** EXTRACTED DATA follows **
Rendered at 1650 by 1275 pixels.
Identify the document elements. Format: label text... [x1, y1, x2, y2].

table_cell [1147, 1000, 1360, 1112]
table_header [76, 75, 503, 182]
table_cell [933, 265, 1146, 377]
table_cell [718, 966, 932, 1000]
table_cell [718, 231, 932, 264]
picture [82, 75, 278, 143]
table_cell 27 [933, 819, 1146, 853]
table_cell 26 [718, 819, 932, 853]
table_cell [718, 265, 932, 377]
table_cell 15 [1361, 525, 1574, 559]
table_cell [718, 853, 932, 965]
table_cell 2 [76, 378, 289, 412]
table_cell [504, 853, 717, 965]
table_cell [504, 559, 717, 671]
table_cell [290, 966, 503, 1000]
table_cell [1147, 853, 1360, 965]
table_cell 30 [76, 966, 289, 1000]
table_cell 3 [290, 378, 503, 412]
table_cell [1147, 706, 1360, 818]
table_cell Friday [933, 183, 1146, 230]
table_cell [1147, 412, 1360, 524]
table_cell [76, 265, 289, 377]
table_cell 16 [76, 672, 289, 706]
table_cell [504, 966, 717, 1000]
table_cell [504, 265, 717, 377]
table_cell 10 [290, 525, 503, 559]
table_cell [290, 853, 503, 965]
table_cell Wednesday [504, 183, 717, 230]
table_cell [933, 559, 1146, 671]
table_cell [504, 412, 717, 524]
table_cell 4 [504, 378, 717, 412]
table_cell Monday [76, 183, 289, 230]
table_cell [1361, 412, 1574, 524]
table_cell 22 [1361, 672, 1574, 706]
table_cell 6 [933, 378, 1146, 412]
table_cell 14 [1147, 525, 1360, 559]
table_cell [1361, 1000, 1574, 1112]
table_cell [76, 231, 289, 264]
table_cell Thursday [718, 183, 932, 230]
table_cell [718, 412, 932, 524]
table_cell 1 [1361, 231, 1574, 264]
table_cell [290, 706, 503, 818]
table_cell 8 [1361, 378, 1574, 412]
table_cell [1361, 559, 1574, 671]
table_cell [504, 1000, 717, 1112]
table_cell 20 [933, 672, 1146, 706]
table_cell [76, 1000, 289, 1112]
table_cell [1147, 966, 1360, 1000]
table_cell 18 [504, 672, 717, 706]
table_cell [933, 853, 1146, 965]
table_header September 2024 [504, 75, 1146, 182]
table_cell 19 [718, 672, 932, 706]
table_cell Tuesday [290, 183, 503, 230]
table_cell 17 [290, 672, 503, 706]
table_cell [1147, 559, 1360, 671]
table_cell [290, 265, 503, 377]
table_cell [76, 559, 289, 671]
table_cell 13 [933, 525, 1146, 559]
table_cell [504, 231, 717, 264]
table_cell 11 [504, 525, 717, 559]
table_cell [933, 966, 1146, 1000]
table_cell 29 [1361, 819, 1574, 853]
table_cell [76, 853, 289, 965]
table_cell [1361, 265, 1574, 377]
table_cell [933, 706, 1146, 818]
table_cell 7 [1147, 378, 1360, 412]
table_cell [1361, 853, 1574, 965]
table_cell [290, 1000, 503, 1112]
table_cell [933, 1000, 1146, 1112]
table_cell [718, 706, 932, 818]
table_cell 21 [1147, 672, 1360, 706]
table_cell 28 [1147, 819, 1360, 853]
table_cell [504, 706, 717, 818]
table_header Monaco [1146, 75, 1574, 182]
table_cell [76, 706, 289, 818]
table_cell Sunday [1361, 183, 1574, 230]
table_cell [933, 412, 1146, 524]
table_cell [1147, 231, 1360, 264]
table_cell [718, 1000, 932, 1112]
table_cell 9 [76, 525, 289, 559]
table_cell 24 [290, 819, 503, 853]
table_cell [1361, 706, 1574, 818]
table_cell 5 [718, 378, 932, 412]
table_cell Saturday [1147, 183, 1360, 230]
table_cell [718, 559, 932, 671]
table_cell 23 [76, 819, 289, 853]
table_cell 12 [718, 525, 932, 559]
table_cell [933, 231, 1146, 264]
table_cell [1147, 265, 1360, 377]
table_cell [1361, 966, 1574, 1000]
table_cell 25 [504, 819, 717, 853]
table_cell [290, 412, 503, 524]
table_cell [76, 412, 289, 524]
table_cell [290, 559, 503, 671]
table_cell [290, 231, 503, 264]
** End of EXTRACTED DATA **
**REQUIRED WORK**
Exactly as given, please retype all the entries.

**YOUR SOLUTION**
Rendered at 1650 by 1275 pixels.
Identify the document elements. Format: label text... [x1, y1, x2, y2].

table_cell [1147, 1000, 1360, 1112]
table_header [76, 75, 503, 182]
table_cell [933, 265, 1146, 377]
table_cell [718, 966, 932, 1000]
table_cell [718, 231, 932, 264]
picture [82, 75, 278, 143]
table_cell 27 [933, 819, 1146, 853]
table_cell 26 [718, 819, 932, 853]
table_cell [718, 265, 932, 377]
table_cell 15 [1361, 525, 1574, 559]
table_cell [718, 853, 932, 965]
table_cell 2 [76, 378, 289, 412]
table_cell [504, 853, 717, 965]
table_cell [504, 559, 717, 671]
table_cell [290, 966, 503, 1000]
table_cell [1147, 853, 1360, 965]
table_cell 30 [76, 966, 289, 1000]
table_cell 3 [290, 378, 503, 412]
table_cell [1147, 706, 1360, 818]
table_cell Friday [933, 183, 1146, 230]
table_cell [1147, 412, 1360, 524]
table_cell [76, 265, 289, 377]
table_cell 16 [76, 672, 289, 706]
table_cell [504, 966, 717, 1000]
table_cell [504, 265, 717, 377]
table_cell 10 [290, 525, 503, 559]
table_cell [290, 853, 503, 965]
table_cell Wednesday [504, 183, 717, 230]
table_cell [933, 559, 1146, 671]
table_cell [504, 412, 717, 524]
table_cell 4 [504, 378, 717, 412]
table_cell Monday [76, 183, 289, 230]
table_cell [1361, 412, 1574, 524]
table_cell 22 [1361, 672, 1574, 706]
table_cell 6 [933, 378, 1146, 412]
table_cell 14 [1147, 525, 1360, 559]
table_cell [1361, 1000, 1574, 1112]
table_cell [76, 231, 289, 264]
table_cell Thursday [718, 183, 932, 230]
table_cell [718, 412, 932, 524]
table_cell 1 [1361, 231, 1574, 264]
table_cell [290, 706, 503, 818]
table_cell 8 [1361, 378, 1574, 412]
table_cell [1361, 559, 1574, 671]
table_cell [504, 1000, 717, 1112]
table_cell 20 [933, 672, 1146, 706]
table_cell [76, 1000, 289, 1112]
table_cell [1147, 966, 1360, 1000]
table_cell 18 [504, 672, 717, 706]
table_cell [933, 853, 1146, 965]
table_header September 2024 [504, 75, 1146, 182]
table_cell 19 [718, 672, 932, 706]
table_cell Tuesday [290, 183, 503, 230]
table_cell 17 [290, 672, 503, 706]
table_cell [1147, 559, 1360, 671]
table_cell [290, 265, 503, 377]
table_cell [76, 559, 289, 671]
table_cell 13 [933, 525, 1146, 559]
table_cell [504, 231, 717, 264]
table_cell 11 [504, 525, 717, 559]
table_cell [933, 966, 1146, 1000]
table_cell 29 [1361, 819, 1574, 853]
table_cell [76, 853, 289, 965]
table_cell [1361, 265, 1574, 377]
table_cell [933, 706, 1146, 818]
table_cell 7 [1147, 378, 1360, 412]
table_cell [1361, 853, 1574, 965]
table_cell [290, 1000, 503, 1112]
table_cell [933, 1000, 1146, 1112]
table_cell [718, 706, 932, 818]
table_cell 21 [1147, 672, 1360, 706]
table_cell 28 [1147, 819, 1360, 853]
table_cell [504, 706, 717, 818]
table_header Monaco [1146, 75, 1574, 182]
table_cell [76, 706, 289, 818]
table_cell Sunday [1361, 183, 1574, 230]
table_cell [933, 412, 1146, 524]
table_cell [1147, 231, 1360, 264]
table_cell [718, 1000, 932, 1112]
table_cell 9 [76, 525, 289, 559]
table_cell 24 [290, 819, 503, 853]
table_cell [1361, 706, 1574, 818]
table_cell 5 [718, 378, 932, 412]
table_cell Saturday [1147, 183, 1360, 230]
table_cell [718, 559, 932, 671]
table_cell 23 [76, 819, 289, 853]
table_cell 12 [718, 525, 932, 559]
table_cell [933, 231, 1146, 264]
table_cell [1147, 265, 1360, 377]
table_cell [1361, 966, 1574, 1000]
table_cell 25 [504, 819, 717, 853]
table_cell [290, 412, 503, 524]
table_cell [76, 412, 289, 524]
table_cell [290, 559, 503, 671]
table_cell [290, 231, 503, 264]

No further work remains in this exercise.